• **Texto proporcionado**:
Javier Ceballos Jiménez: 2 x 1 Fernando Arrabal: El cementerio de automóviles / El Arquitecto y el Emperador de Asiria

Idioma original: castellano
Año de publicación: 1957/1966
Valoración: Recomendable (pero con mente abierta)

Cuando hace un tiempo rescatamos para el blog a Fernando Arrabal, fue a través de La torre herida por el rayo, una novela aceptable, aun con sus sombras. Por allí encontrábamos algunas de las obsesiones del autor melillense, y hubo comentarios que reclamaron alguna reseña de su obra dramática, el género por el que Arrabal ha recibido mayores reconocimientos. Bien, pues aquí tenemos ración doble, con dos de sus obras más sobresalientes y, claro está, con aquellas obsesiones vibrando en primerísimo plano, de forma audaz y descarnada.

El cementerio de automóviles

El escenario es justamente eso, un cementerio de automóviles en los que habitan diversos individuos a los que apenas vemos, semiocultos tras burdas cortinas. Además de los vehículos de primera fila, en donde se desarrollará la acción, la perspectiva permite observar una enorme acumulación de automóviles viejos que se extienden sobre el horizonte, igualmente habitados. La sociedad del desguace podría ser la primera metáfora. En uno de los coches reside Milos, una especie de mayordomo que con ridícula reverencia intenta complacer a los vecinos, incluyendo a su propia esposa Dila en el catálogo de ciertos servicios. A esta especie de población llega un trío de músicos encabezado por Emanu, trompetista que se esfuerza por hacer agradable la vida a los pobres. Emanu, de alguna manera protagonista, es vulnerable e imperfecto, intenta también gozar de los favores de Dila, y resulta perseguido por la Policía y traicionado por sus compañeros. Todo ello –entre otras muchas cosas- mientras la pareja que forman Lasca y Tiosido cruzan constantemente el escenario intentando batir un récord absurdo, y los habitantes de los automóviles escrutan con descaro cada uno de los varios encuentros sexuales que se intuyen entre las sombras.

Como es evidente, la figura de Emanu es, más que una caricatura, una especie de imagen alterada de Jesucristo (una de las debilidades de Arrabal), un mesías de objetivos modestos, empequeñecido e ingenuo. El análisis de las analogías evangélicas –a veces puede que demasiado explícitas- daría para mucho más de lo que aquí nos interesa, pero no es en absoluto el único punto interesante de la obra. Empezando porque el propio trío de músicos, aunque con la narrativa de Jesús, Pedro y Judas, tiene los rasgos, por actitud y ademanes, de los Hermanos Marx (mudo incluído). A su vez, las dos parejas aportan caracteres originales y en alguna medida paralelos, porque en ambos casos se dan inversiones de la personalidad, entre la dominación y la sumisión, que descolocan al lector-espectador y le ponen sobre aviso de que o bien no todo es lo que parece, o bien no lo es siempre. Todo ello empapado en el humor irreverente y disparatado que oscila entre el esperpento y Dadá.

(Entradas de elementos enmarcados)
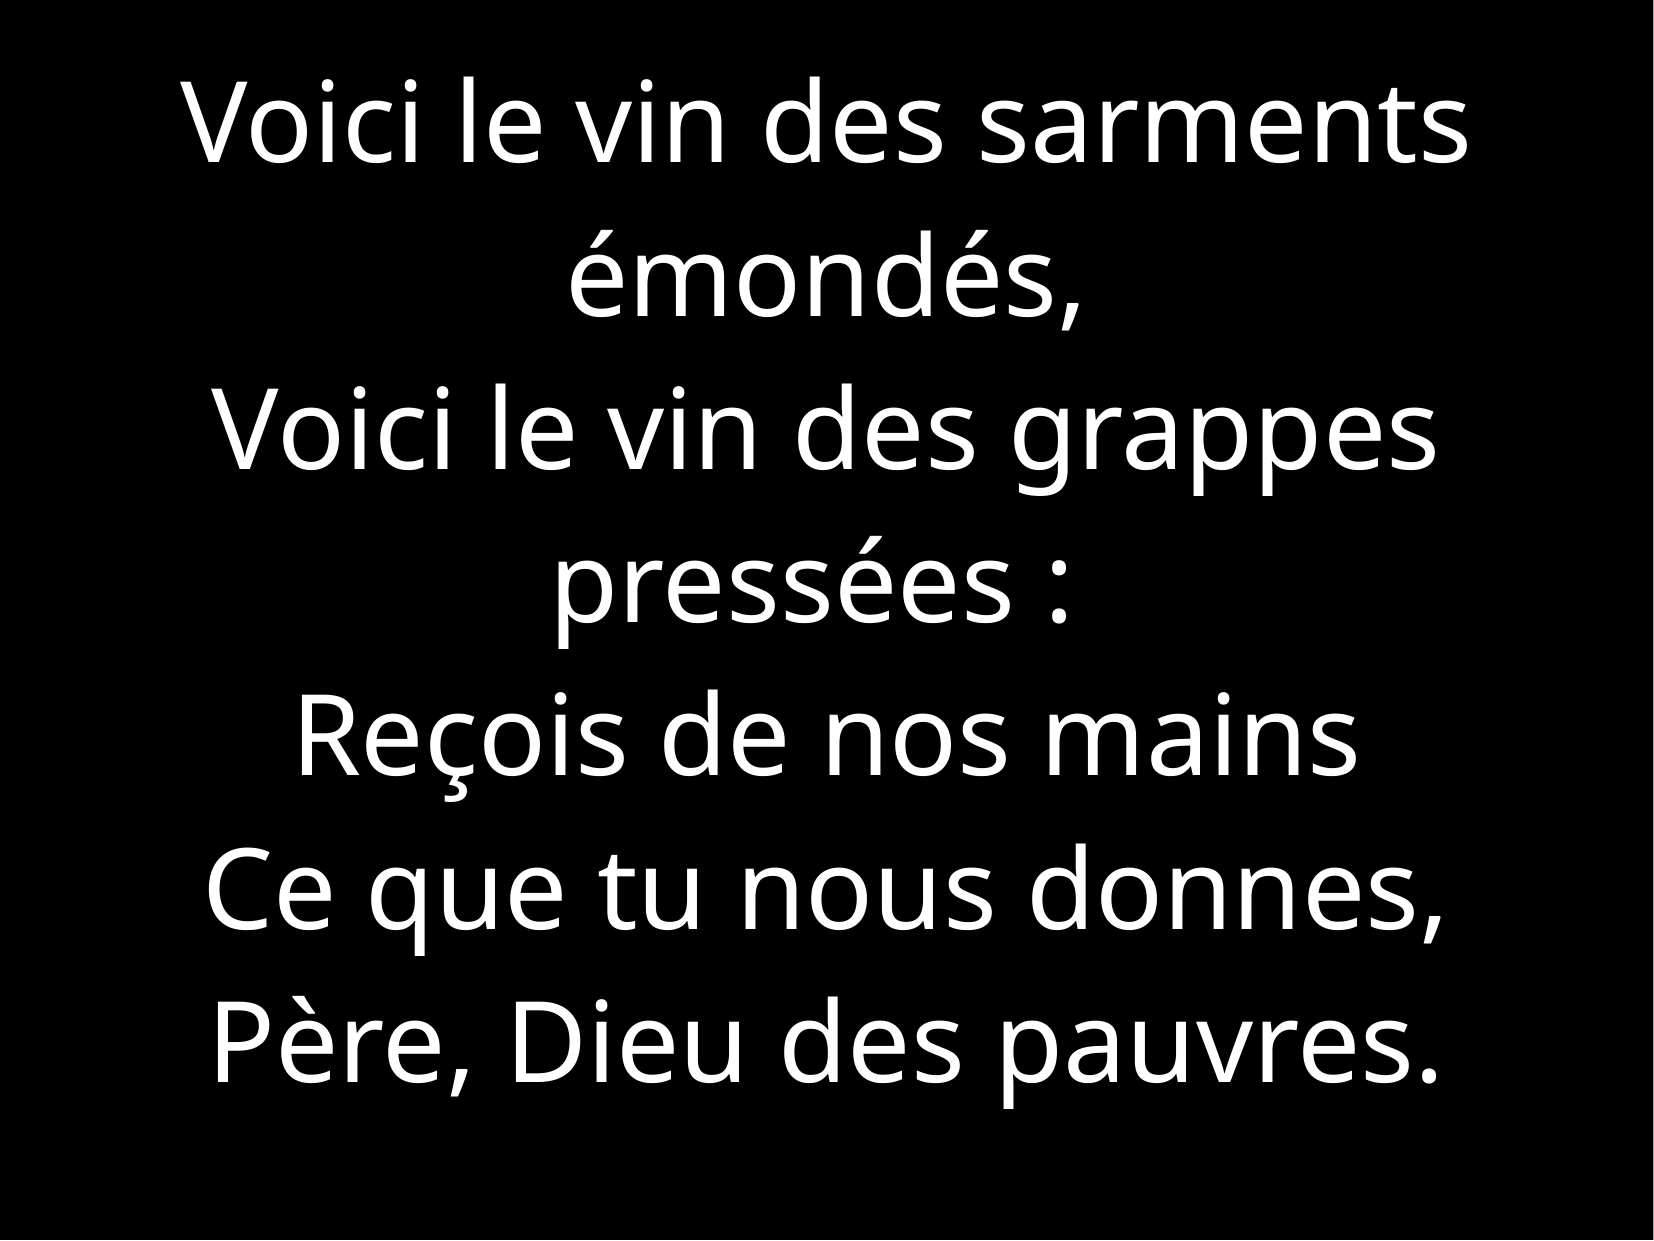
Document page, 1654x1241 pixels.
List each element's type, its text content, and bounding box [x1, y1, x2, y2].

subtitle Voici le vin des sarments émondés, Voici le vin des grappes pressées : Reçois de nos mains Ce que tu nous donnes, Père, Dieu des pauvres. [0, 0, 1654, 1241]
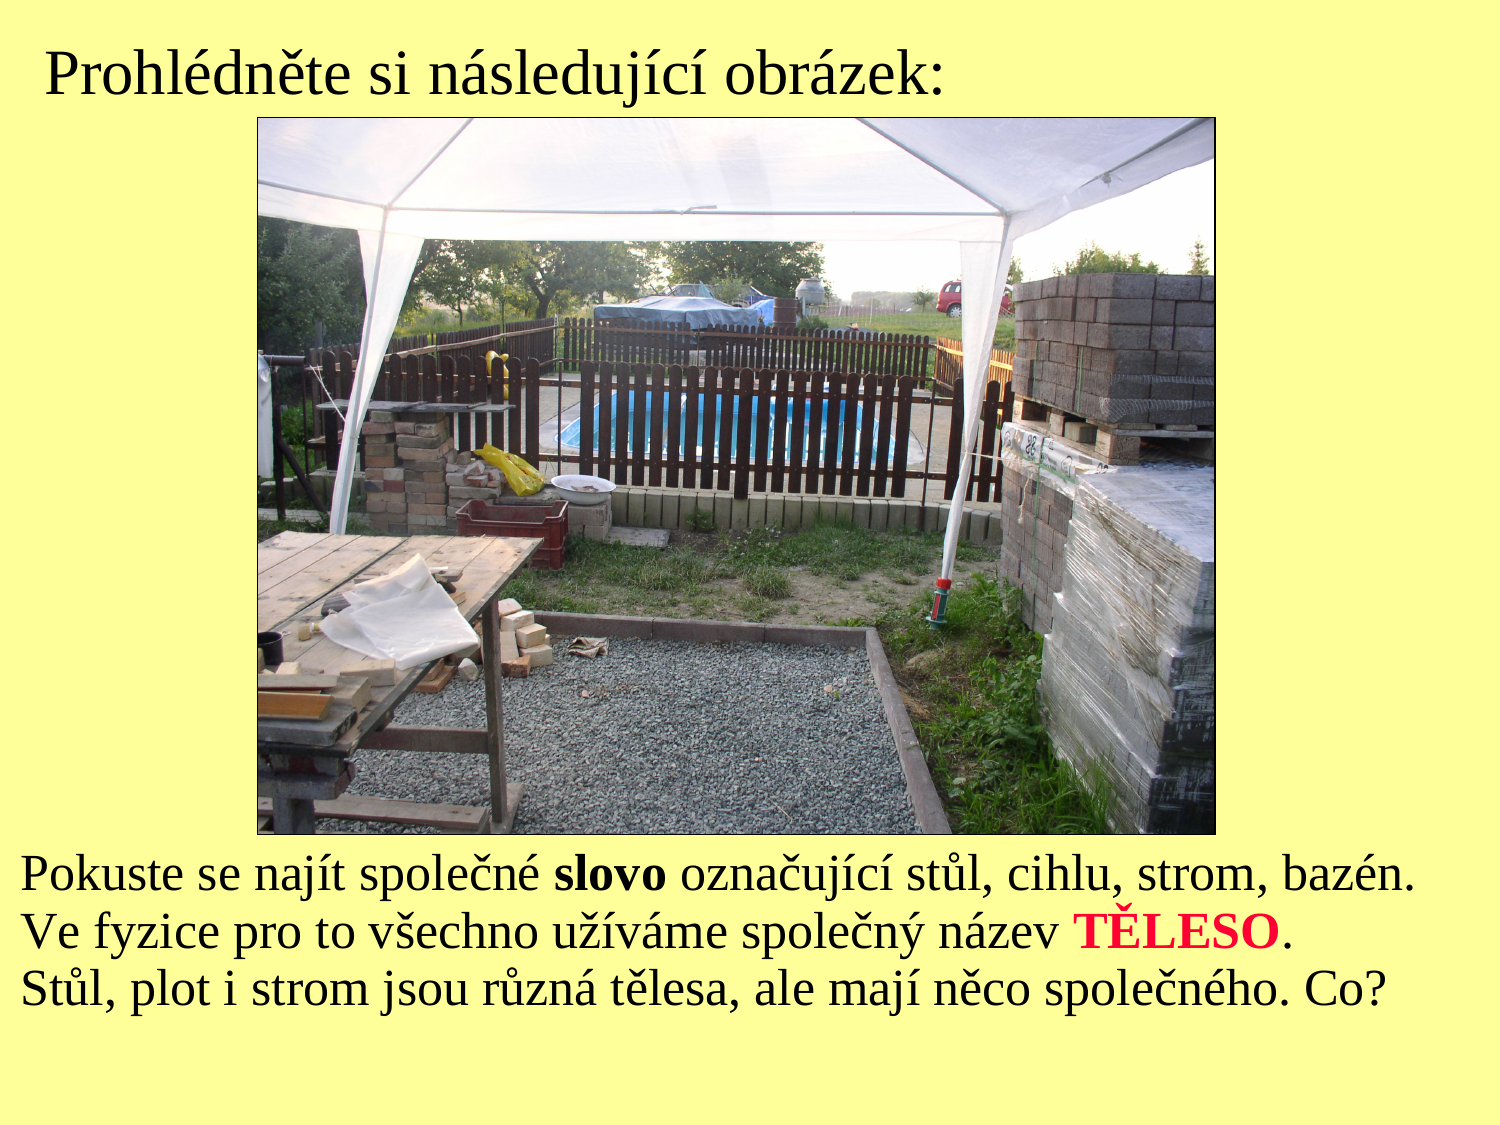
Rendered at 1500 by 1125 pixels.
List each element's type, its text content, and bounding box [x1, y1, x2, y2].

• **Indicaciones**:
• 1. Según la reseña sobre Arrabal, ¿quién encabeza el trío de músicos que llega al cementerio de automóviles?
• 2. Indica si cada afirmación coincide con la reseña sobre Arrabal y cita las palabras que lo deciden: (a) La torre herida por el rayo es una novela. (b) Dila es la esposa de Milos. (c) Emanu es perseguido por el Ejército.
• 3. Continúa, por favor, la reseña sobre Arrabal desde el punto en que se detiene.

• **Resultados en orden**:
• 1. Emanu, un trompetista.

• 2.
(a) Sí: «La torre herida por el rayo, una novela aceptable».
(b) Sí: «incluyendo a su propia esposa Dila».
(c) No: «resulta perseguido por la Policía».

• 3.
Si a esta colección de elementos tan poco convencionales le añadimos el escenario, tenemos completa la muy rompedora imagen que nos deja la propuesta de Arrabal. Aunque desconozco si la puesta en escena ha seguido este patrón cuando la obra se ha representado, en principio estaba previsto que los espectadores ocupasen el centro de la acción, rodeados por los vehículos achatarrados y sus extraños ocupantes. Es una forma de integrar al público en la historia, de que sienta que forma parte de esa sociedad absurdamente putrefacta, una técnica que aproxima la obra al Teatro de la Crueldad de Artaud, aunque en otros aspectos la relación resulte mucho menos visible.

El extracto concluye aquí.